■ Description of the task: Restate word for word the lines of the material below, from the line with "middle; dominant-baseline: central;" to the line with "#f7f3e8; stroke: #73665b;", both lines included, and no others.
++++ Given records ++++
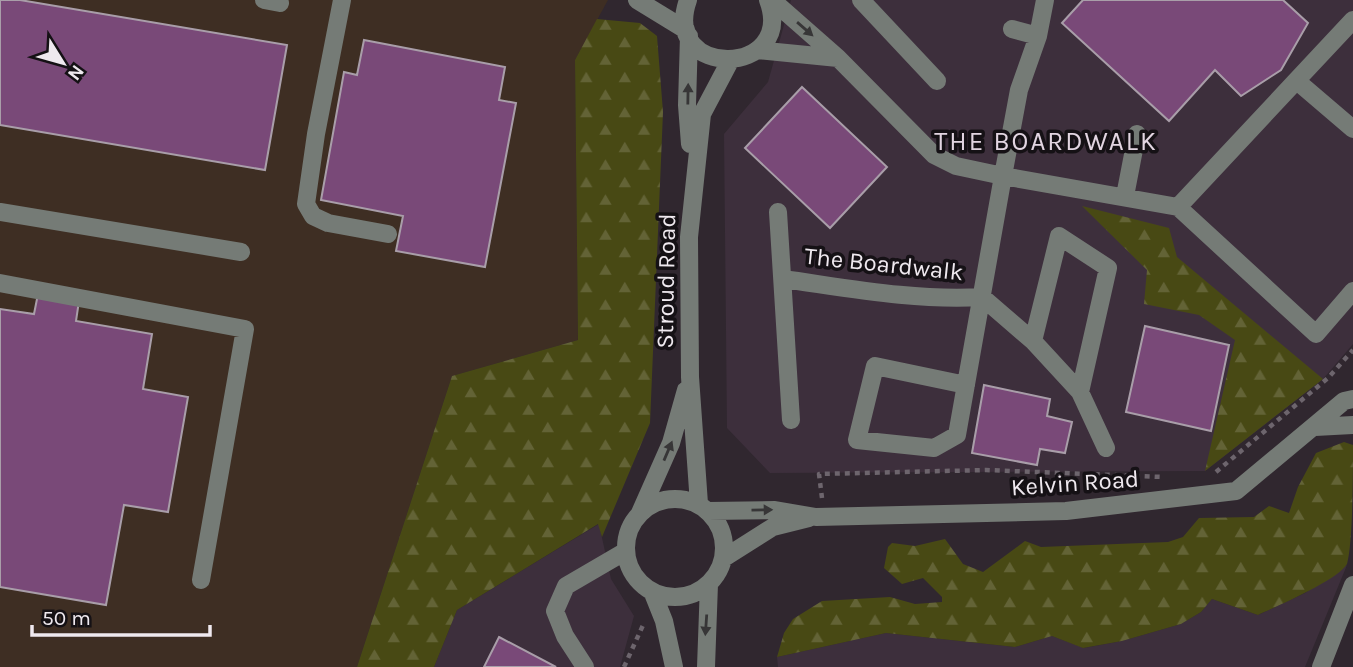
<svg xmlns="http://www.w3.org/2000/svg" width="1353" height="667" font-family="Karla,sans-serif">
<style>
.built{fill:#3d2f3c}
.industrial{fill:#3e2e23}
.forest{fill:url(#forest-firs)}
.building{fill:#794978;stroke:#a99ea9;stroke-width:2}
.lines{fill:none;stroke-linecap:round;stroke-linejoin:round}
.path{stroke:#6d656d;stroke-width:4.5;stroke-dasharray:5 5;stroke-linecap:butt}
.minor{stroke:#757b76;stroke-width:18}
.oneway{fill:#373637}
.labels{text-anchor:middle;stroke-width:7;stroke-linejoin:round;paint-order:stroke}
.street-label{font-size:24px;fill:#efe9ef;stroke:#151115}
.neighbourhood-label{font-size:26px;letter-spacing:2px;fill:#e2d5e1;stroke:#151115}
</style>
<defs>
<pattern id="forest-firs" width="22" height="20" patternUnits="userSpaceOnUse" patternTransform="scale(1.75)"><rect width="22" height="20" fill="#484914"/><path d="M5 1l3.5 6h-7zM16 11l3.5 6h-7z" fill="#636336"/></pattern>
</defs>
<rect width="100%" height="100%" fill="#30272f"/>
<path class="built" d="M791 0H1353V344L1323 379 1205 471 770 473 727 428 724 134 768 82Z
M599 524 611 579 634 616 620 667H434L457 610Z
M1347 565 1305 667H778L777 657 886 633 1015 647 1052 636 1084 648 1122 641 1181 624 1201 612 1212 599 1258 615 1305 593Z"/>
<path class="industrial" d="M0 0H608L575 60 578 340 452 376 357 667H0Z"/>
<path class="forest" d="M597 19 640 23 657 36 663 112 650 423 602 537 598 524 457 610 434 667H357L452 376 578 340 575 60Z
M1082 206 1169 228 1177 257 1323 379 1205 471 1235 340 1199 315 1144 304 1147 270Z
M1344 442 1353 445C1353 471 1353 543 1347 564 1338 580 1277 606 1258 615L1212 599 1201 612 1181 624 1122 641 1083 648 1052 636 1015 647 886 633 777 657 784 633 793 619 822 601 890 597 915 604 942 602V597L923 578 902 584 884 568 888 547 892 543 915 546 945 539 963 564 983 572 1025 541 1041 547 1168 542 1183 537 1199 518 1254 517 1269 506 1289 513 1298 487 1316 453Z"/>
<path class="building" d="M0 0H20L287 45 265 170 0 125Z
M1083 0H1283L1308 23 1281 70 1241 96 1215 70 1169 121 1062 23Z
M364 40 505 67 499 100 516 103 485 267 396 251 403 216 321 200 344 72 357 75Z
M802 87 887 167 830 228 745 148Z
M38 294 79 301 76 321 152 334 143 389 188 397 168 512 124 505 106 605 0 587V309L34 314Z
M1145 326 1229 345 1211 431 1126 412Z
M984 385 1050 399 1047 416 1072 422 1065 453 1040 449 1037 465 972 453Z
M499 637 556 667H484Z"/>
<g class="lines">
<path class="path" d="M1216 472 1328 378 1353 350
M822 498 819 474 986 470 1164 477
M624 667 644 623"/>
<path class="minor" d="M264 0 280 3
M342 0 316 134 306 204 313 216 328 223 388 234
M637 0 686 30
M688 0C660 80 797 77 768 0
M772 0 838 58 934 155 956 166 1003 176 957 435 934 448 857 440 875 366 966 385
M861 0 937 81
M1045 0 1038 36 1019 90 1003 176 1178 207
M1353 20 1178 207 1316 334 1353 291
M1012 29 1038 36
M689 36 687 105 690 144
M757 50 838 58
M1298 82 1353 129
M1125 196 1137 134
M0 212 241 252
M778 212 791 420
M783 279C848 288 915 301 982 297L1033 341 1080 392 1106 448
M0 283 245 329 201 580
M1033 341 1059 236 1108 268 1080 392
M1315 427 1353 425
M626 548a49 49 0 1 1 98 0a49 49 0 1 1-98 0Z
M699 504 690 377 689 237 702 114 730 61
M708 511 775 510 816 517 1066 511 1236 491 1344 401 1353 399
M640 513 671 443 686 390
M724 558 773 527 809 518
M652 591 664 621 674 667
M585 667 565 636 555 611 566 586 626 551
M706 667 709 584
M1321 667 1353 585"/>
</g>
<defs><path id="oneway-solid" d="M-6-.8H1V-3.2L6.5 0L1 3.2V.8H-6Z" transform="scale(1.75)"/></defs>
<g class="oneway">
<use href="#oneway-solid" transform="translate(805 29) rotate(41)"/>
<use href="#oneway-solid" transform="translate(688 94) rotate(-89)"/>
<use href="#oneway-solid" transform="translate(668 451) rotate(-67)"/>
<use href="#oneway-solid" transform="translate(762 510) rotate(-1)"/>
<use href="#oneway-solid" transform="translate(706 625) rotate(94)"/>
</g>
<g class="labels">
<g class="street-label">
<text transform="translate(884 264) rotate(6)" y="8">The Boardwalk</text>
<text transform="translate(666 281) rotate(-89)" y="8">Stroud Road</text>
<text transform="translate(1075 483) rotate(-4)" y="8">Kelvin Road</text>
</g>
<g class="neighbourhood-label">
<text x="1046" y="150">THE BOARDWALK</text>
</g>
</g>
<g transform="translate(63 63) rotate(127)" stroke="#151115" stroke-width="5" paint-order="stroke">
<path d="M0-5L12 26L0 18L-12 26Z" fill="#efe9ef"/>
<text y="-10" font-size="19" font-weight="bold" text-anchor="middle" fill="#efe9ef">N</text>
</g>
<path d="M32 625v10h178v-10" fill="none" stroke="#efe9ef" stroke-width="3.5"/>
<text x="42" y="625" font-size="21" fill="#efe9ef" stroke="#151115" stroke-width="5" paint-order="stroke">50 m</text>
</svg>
++++
++++ Given records ++++
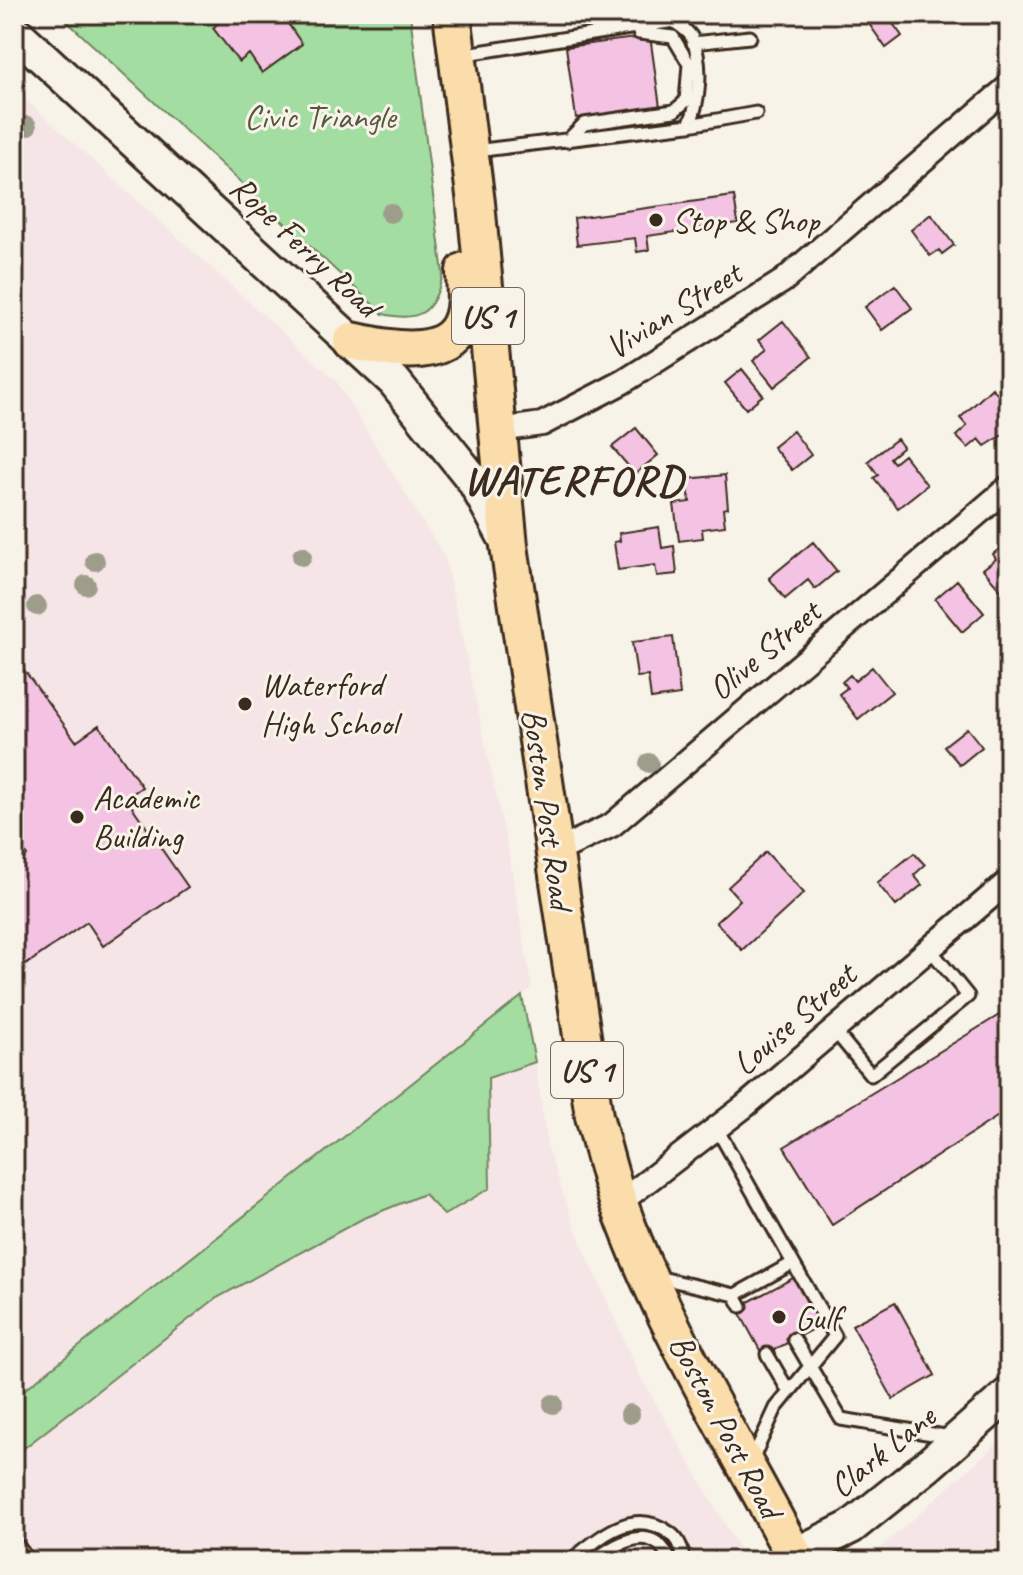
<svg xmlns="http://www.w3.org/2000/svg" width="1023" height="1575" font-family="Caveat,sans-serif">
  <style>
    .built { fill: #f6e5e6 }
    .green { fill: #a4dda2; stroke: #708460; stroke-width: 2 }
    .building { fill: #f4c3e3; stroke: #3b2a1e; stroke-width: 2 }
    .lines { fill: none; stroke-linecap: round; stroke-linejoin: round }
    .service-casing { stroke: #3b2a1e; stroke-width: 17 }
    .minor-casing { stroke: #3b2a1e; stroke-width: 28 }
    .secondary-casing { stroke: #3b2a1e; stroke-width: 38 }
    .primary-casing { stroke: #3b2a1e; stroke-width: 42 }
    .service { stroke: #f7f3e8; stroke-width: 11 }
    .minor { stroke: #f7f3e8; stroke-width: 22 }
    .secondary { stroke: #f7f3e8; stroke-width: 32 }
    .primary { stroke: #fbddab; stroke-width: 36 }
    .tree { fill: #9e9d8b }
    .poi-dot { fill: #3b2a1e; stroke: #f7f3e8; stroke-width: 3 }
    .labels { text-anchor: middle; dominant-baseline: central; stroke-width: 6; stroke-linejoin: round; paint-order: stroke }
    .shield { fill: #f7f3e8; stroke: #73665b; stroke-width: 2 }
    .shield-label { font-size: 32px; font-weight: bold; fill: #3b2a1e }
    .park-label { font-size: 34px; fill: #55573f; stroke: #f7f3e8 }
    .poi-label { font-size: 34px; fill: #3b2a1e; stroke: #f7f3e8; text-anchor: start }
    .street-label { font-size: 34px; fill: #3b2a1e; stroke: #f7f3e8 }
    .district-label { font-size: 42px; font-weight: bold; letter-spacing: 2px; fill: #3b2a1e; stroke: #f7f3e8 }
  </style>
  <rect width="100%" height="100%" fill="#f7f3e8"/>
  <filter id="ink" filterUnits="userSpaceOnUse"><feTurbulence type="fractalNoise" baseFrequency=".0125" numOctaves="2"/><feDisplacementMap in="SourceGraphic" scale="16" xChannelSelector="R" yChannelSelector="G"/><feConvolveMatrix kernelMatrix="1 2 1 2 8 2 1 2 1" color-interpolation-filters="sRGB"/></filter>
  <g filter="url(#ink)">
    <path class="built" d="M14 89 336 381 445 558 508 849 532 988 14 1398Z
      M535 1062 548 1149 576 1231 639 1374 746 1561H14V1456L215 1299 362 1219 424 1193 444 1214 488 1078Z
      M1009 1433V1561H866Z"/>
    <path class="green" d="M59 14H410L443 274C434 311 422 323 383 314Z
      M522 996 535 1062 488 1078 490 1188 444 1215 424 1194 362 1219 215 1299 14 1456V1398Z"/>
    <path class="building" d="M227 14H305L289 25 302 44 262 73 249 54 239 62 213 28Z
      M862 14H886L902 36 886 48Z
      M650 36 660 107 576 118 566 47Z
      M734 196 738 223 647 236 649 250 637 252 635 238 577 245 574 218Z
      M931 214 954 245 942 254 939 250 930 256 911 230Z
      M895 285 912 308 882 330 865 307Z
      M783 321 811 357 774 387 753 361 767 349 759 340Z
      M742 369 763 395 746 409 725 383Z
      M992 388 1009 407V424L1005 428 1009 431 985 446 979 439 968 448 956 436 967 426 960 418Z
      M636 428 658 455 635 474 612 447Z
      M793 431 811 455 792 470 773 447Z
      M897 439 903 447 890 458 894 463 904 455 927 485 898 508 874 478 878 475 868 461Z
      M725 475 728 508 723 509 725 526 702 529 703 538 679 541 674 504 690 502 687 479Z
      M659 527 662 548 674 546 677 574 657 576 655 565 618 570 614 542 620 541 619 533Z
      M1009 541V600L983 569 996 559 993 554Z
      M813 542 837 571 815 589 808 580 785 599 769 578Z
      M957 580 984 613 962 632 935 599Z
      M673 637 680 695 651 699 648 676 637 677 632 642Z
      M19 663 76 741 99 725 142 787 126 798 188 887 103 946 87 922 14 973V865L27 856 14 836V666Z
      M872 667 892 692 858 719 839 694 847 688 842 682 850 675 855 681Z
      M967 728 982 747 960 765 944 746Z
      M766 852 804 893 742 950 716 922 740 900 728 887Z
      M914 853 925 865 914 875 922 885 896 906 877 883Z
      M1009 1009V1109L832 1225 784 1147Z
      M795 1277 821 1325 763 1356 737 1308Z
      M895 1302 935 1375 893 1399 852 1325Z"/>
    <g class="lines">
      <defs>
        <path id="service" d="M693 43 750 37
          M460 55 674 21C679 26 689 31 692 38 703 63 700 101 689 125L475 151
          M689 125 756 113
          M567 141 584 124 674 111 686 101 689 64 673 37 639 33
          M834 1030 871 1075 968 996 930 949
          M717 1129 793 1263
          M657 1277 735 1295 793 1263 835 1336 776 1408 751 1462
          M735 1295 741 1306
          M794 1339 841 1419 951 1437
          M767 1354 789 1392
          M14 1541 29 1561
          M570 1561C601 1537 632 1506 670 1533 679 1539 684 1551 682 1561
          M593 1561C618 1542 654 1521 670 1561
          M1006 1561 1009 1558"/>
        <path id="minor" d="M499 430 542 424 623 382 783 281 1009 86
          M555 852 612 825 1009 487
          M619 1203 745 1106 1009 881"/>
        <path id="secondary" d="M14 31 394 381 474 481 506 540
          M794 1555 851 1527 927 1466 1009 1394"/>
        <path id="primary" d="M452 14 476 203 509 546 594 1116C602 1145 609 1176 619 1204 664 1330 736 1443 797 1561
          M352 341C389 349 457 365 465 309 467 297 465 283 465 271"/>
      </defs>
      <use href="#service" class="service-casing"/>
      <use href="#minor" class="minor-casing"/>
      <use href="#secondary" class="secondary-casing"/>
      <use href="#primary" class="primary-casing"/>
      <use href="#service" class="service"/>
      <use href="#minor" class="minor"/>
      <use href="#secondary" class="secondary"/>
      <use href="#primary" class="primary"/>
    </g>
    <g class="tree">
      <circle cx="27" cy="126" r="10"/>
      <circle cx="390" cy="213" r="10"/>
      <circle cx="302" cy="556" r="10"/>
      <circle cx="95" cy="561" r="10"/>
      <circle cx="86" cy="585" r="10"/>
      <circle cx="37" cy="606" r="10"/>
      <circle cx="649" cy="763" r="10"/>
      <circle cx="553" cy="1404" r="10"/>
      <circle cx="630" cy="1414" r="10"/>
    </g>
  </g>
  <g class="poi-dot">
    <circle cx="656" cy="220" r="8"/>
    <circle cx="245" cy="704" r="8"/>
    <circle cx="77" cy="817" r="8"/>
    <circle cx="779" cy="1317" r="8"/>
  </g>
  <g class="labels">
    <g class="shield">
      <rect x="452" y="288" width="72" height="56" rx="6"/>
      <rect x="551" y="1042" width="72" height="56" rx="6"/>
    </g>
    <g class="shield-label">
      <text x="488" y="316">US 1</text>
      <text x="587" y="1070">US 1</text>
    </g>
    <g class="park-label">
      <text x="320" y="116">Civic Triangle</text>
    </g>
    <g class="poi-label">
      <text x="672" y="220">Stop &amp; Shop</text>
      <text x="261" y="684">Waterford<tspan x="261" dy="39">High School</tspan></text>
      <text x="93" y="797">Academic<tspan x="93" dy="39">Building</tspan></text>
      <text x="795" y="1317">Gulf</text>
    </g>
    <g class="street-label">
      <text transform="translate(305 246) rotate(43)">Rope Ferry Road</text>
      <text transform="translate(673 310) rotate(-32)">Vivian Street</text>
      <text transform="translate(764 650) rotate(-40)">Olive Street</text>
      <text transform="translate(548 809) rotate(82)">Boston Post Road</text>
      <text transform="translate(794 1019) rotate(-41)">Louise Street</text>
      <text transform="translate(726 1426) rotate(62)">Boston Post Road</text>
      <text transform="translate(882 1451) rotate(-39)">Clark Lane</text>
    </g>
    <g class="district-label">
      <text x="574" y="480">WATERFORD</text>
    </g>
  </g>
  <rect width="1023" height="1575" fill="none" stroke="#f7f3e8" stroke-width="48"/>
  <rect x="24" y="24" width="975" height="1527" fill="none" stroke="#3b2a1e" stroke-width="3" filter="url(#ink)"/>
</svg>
++++
■ Exercise answer:
    .labels { text-anchor: middle; dominant-baseline: central; stroke-width: 6; stroke-linejoin: round; paint-order: stroke }
    .shield { fill: #f7f3e8; stroke: #73665b; stroke-width: 2 }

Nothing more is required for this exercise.